100 Muslim extremists freed in Yemen denied [Archives:2007/1031/Local News]

March 8 2007

SANA'A, March 7 ) Yemen's Ministry of Interior has denied the authenticity of news reports that Yemeni security authorities have released 100 Muslim extremists.

A security source told the official news web site that such report by the Associated Press is groundless. “Those individuals Yemen has received from neighboring and friendly countries now are tried fairly. They include some who came from Guantanamo,” the official said, calling on all media outlets to be accurate and objective when reporting news.
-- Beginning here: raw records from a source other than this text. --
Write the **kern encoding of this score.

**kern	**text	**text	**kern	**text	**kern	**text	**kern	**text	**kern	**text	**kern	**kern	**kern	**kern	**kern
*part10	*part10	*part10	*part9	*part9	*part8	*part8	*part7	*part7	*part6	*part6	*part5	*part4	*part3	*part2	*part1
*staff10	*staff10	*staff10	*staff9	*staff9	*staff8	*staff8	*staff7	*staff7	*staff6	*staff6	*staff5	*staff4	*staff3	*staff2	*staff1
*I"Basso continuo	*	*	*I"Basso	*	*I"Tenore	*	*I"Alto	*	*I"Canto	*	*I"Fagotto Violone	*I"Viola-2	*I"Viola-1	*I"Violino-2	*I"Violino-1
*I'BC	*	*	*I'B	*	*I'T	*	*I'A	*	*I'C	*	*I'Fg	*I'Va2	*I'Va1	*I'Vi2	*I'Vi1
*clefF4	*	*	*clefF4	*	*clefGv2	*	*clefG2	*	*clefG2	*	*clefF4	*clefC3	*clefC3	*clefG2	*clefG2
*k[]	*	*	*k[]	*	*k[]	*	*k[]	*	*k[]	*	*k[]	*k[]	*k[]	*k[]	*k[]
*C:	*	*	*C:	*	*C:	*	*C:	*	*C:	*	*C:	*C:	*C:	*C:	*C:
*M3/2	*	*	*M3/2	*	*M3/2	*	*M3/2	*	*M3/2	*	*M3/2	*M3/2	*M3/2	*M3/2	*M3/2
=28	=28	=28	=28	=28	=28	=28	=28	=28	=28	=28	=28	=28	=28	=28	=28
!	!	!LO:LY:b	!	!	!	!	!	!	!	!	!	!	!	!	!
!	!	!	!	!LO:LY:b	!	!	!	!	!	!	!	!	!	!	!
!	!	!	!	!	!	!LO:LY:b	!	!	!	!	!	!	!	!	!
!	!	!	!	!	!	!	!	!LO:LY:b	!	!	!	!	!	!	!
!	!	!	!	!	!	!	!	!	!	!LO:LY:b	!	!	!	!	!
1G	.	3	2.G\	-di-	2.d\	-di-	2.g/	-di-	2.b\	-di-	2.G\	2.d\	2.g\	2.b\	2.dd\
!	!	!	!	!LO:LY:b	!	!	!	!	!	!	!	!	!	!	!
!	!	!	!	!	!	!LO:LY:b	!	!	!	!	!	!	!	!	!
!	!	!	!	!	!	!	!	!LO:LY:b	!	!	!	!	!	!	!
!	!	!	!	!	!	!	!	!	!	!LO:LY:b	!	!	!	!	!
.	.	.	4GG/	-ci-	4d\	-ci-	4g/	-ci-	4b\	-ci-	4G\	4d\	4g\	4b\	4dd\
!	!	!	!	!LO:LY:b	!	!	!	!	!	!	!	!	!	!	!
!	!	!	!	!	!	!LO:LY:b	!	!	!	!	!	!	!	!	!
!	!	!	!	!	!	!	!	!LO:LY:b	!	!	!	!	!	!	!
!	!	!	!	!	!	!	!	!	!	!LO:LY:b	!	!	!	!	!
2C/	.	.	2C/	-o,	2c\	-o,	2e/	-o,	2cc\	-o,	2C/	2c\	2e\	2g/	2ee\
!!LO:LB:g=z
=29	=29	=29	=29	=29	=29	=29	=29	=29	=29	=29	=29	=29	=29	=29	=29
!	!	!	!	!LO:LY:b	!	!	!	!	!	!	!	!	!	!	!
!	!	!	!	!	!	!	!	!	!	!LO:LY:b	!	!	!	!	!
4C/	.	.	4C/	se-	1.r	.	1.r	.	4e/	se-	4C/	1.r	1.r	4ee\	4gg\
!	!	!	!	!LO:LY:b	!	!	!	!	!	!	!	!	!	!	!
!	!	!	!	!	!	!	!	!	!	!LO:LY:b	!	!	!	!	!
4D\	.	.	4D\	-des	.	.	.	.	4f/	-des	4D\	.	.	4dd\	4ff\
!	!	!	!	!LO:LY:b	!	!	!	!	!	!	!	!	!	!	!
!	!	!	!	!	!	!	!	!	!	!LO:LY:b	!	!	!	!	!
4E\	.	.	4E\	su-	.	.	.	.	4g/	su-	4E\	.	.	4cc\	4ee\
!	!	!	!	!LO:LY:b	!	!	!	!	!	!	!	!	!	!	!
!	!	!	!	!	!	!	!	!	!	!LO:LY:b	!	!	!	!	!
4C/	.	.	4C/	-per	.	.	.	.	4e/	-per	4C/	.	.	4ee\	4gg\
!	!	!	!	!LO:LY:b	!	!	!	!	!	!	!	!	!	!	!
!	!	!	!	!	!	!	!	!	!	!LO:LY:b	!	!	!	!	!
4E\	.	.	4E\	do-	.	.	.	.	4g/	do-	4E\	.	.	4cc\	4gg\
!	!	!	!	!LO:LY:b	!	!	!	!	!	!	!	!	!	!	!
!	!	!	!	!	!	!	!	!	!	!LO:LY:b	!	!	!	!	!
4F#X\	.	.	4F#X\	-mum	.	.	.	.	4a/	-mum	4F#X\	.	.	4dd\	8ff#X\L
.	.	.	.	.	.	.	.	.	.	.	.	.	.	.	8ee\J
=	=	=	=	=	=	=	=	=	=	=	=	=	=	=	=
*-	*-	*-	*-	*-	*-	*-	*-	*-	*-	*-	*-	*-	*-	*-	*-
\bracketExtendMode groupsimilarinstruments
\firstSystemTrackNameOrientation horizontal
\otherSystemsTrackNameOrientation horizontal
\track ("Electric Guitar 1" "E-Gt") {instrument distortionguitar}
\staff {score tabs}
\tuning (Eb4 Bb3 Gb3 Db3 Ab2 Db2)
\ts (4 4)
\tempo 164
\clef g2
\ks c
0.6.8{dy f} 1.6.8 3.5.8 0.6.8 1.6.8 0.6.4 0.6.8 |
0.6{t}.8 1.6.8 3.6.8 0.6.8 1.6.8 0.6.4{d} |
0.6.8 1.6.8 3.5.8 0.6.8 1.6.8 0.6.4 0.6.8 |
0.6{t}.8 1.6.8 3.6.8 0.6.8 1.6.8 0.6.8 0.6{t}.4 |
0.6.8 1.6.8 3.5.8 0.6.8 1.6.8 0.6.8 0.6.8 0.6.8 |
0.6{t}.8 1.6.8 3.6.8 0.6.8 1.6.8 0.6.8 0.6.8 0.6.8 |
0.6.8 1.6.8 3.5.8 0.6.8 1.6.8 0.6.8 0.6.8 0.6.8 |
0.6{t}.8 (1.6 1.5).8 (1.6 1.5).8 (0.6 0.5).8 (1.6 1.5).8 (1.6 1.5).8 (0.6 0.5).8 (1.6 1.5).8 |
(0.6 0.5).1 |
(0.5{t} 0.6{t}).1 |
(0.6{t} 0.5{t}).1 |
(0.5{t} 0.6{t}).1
On Monday, the AP reported that authorities released 100 jailed Muslim extremists, including some who allegedly fought for Al-Qaeda in Iraq, according to a security official, adding that some of those released had completed their sentences, while others were acquitted due to lack of evidence.

The official told the AP that the 100 prisoners' release had been carried out in stages, with the last freed in late February, and that 19 of the released had fought under the command of Al-Qaeda in Iraq's previous leader, Abu Musab Al-Zarqawi, prior to his death in a U.S. airstrike last June.

According to the AP news report, among the released were four Saudis, as well as members of a Yemeni extremist group – the Aden-Abyan Islamic Army – which kidnapped three Britons and an Australian in 1998. The tourists were killed in a botched rescue attempt by Yemeni security forces.